Copy out everything in the records below, from the line containing "pose: elev=160.1 azim=20.1" down to the end of the records, keeping each line as it stands. Leave the pictures out of your answer.
________
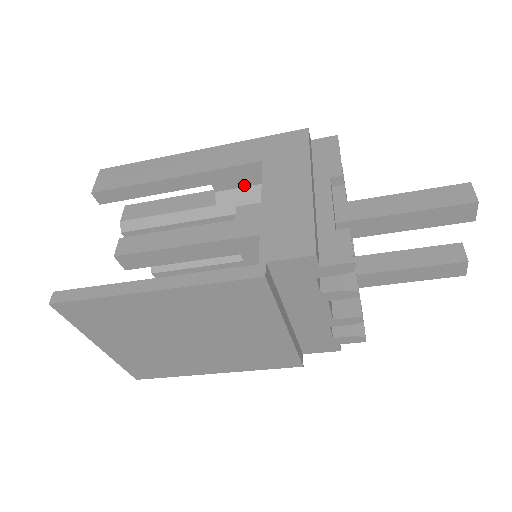
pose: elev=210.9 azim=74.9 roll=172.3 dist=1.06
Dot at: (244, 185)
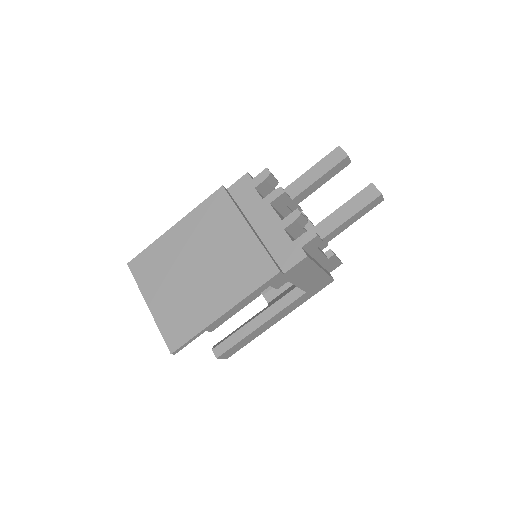
Dot at: occluded
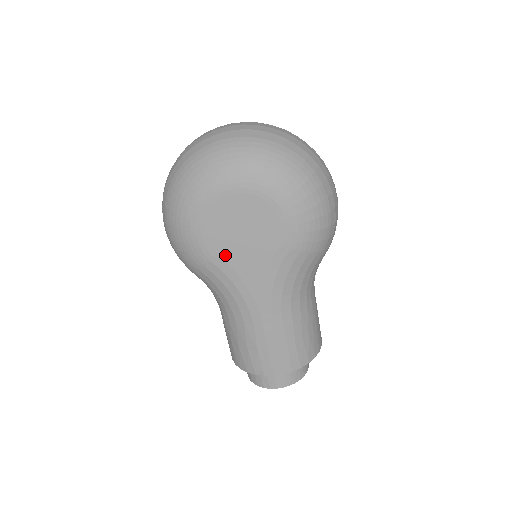
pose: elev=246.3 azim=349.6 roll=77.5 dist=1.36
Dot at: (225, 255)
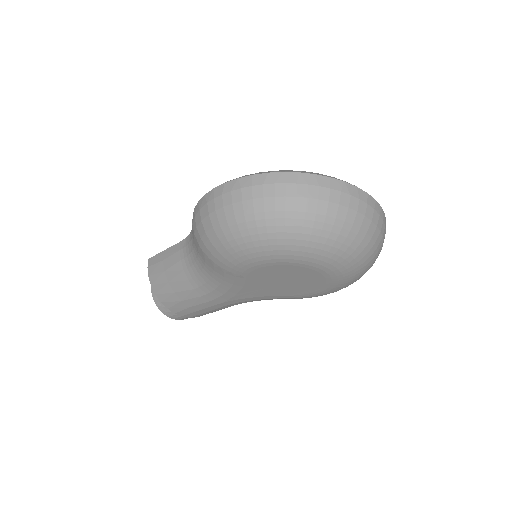
Dot at: (252, 280)
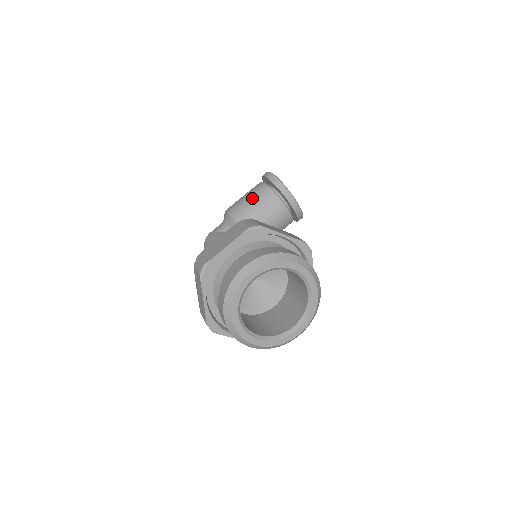
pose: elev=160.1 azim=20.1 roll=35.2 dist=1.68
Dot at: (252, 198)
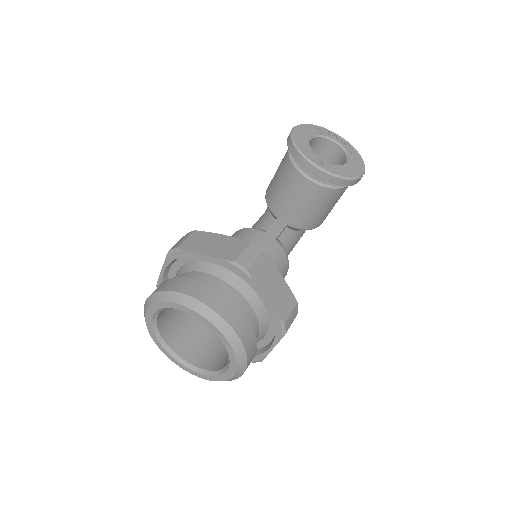
Dot at: (277, 170)
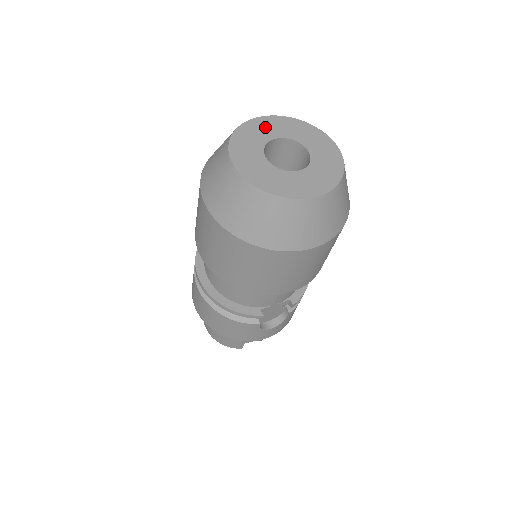
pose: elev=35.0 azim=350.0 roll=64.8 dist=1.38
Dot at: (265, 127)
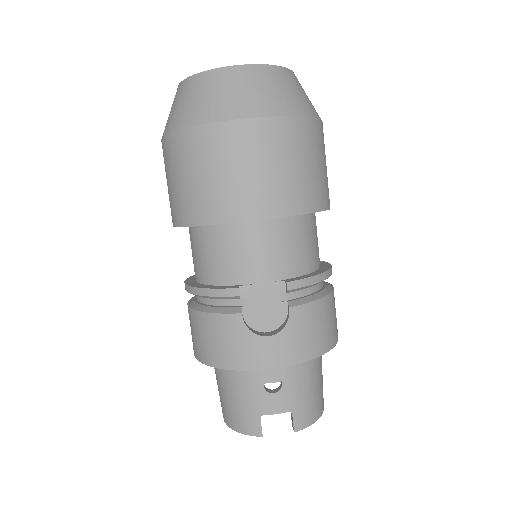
________
Reply:
pose: elev=160.1 azim=20.1 roll=35.2 dist=1.68
Dot at: (252, 198)
Dot at: (277, 170)
pose: elev=35.0 azim=350.0 roll=64.8 dist=1.38
Dot at: (265, 127)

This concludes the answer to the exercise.